D’autres mesures sur la table
Le ministère de la Justice ne compte pas s’arrêter là. Parmi les autres recommandations figurent :
- L’obligation pour Google de licencier les données et les résultats de son moteur de recherche à des tiers pour stimuler la concurrence
- La possibilité pour les sites web indexés par Google Search de refuser que leurs données soient utilisées pour entraîner des technologies d’intelligence artificielle
Si elles sont appliquées, ces mesures pourraient considérablement rééquilibrer les forces en présence et offrir un terrain de jeu plus égal aux entreprises tentant de rivaliser avec Google.
Google contre-attaque
Face à ces menaces, Google fourbît déjà ses armes. L’entreprise argue que ces séparations forcées nuiraient non seulement à ses produits, mais également aux bénéfices globaux pour les consommateurs. Plusieurs observateurs craignent également que ces mesures n’entraînent des complications juridiques supplémentaires et ne retardent encore davantage leur mise en œuvre effective.
Nous sommes en désaccord avec le DOJ. Le procès se concentre sur un étroit ensemble de contrats autour des applications de recherche Google par défaut sur un nombre limité d’appareils Android.

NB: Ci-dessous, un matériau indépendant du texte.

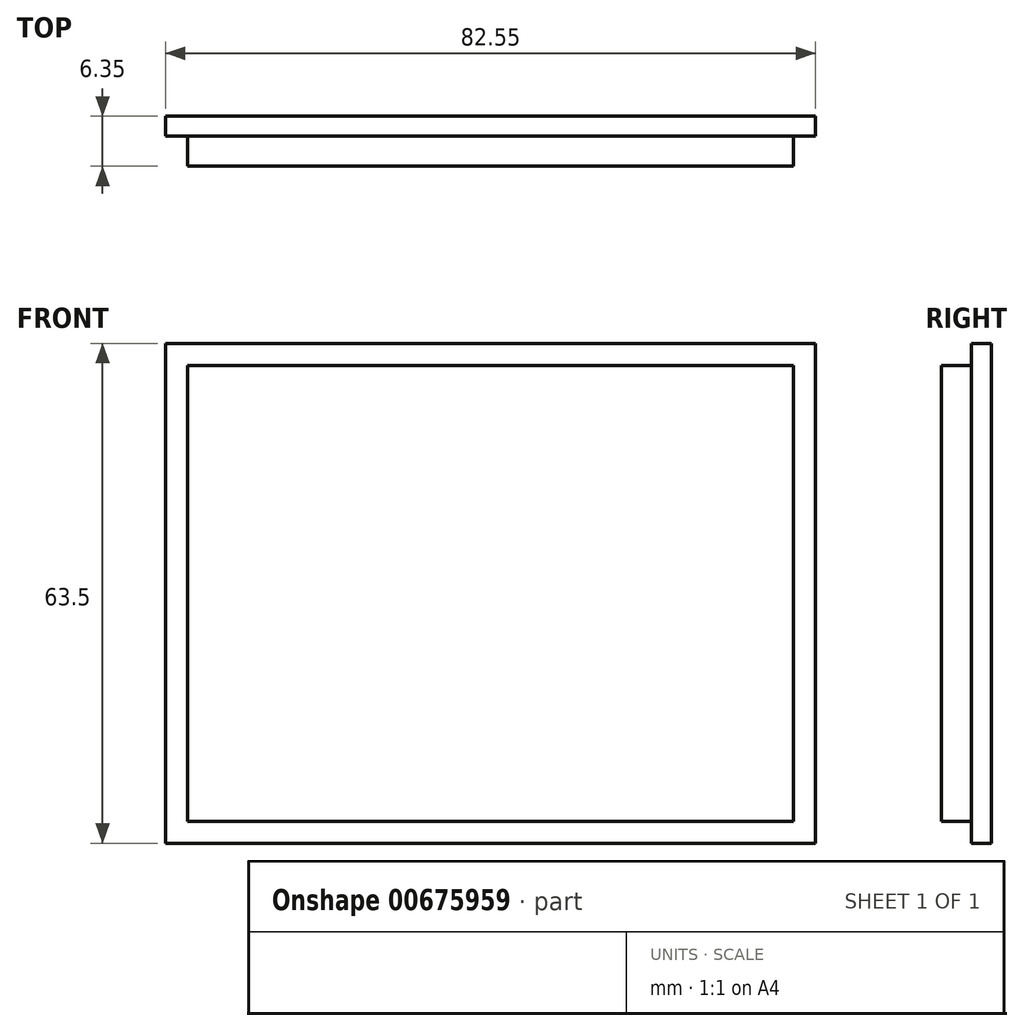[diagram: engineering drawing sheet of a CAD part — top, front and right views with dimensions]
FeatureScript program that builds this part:
annotation { "Feature Type Name" : "Feature", "Feature Type Description" : "" }
export const myFeature = defineFeature(function(context is Context, id is Id, definition is map)
    precondition{}
    {
        {
            var Q0;
            Q0=qCreatedBy(makeId("Front.planeOp"),FACE);
            var sketch = newSketch(context, id + "F0", { "sketchPlane" : qUnion([Q0])});
            skLineSegment(sketch, "E0.bottom", {"start": v(-36.96, 31.6) * mm, "end": v(45.6, 31.6) * mm});
            skLineSegment(sketch, "E0.top", {"start": v(-36.96, -31.9) * mm, "end": v(45.6, -31.9) * mm});
            skLineSegment(sketch, "E0.left", {"start": v(-36.96, 31.6) * mm, "end": v(-36.96, -31.9) * mm});
            skLineSegment(sketch, "E0.right", {"start": v(45.6, 31.6) * mm, "end": v(45.6, -31.9) * mm});
            skSolve(sketch);
        }
        {
            var Q0;
            Q0=makeQuery(id+"F0.imprint","IMPRINT",FACE,{"disambiguationData":[TD([[makeQuery(id+"F0.imprint","IMPRINT",EDGE,{"derivedFrom":sQuery(id+"F0.wireOp",EDGE,"E0.bottom")}),-1.0]])]});
            extrude(context, id + "F1", {"entities" : qUnion([Q0]), "depth" : 2.54 * mm, "offsetDistance" : 25.4 * mm});
        }
        {
            var Q0;
            Q0=makeQuery(id+"F1.opExtrude","CAP_FACE",FACE,{"disambiguationData":[OSD([sQuery(id+"F0.wireOp",EDGE,"E0.bottom"),sQuery(id+"F0.wireOp",EDGE,"E0.top"),sQuery(id+"F0.wireOp",EDGE,"E0.left"),sQuery(id+"F0.wireOp",EDGE,"E0.right")])],"isStart":false});
            var sketch = newSketch(context, id + "F2", { "sketchPlane" : qUnion([Q0])});
            skLineSegment(sketch, "E1.0", {"start": v(-34.16, 28.81) * mm, "end": v(-34.16, -29.1) * mm});
            skLineSegment(sketch, "E1.1", {"start": v(42.8, 28.81) * mm, "end": v(-34.16, 28.81) * mm});
            skLineSegment(sketch, "E1.2", {"start": v(42.8, -29.1) * mm, "end": v(42.8, 28.81) * mm});
            skLineSegment(sketch, "E1.3", {"start": v(-34.16, -29.1) * mm, "end": v(42.8, -29.1) * mm});
            skSolve(sketch);
        }
        {
            var Q0;
            Q0=makeQuery(id+"F2.imprint","IMPRINT",FACE,{"disambiguationData":[TD([[makeQuery(id+"F2.imprint","IMPRINT",EDGE,{"derivedFrom":sQuery(id+"F2.wireOp",EDGE,"E1.0")}),1.0]])]});
            extrude(context, id + "F3", {"entities" : qUnion([Q0]), "operationType" : NewBodyOperationType.ADD, "depth" : 3.8 * mm, "offsetDistance" : 25.4 * mm});
        }
    });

– Megan Gray, Directrice juridique de Google
Un procès déterminant pour l’avenir de la Tech
Quoi qu’il arrive lors du procès prévu en août prochain, une chose est sûre : cette affaire marquera un tournant dans la manière dont les gouvernements abordent la régulation des géants du numérique. Entre volonté de rééquilibrer la concurrence et crainte de fragiliser des écosystèmes essentiels, l’exercice s’annonce périlleux. Les conclusions de ce bras de fer judiciaire pourraient bien redéfinir durablement les lignes de force qui structurent aujourd’hui le monde de la technologie.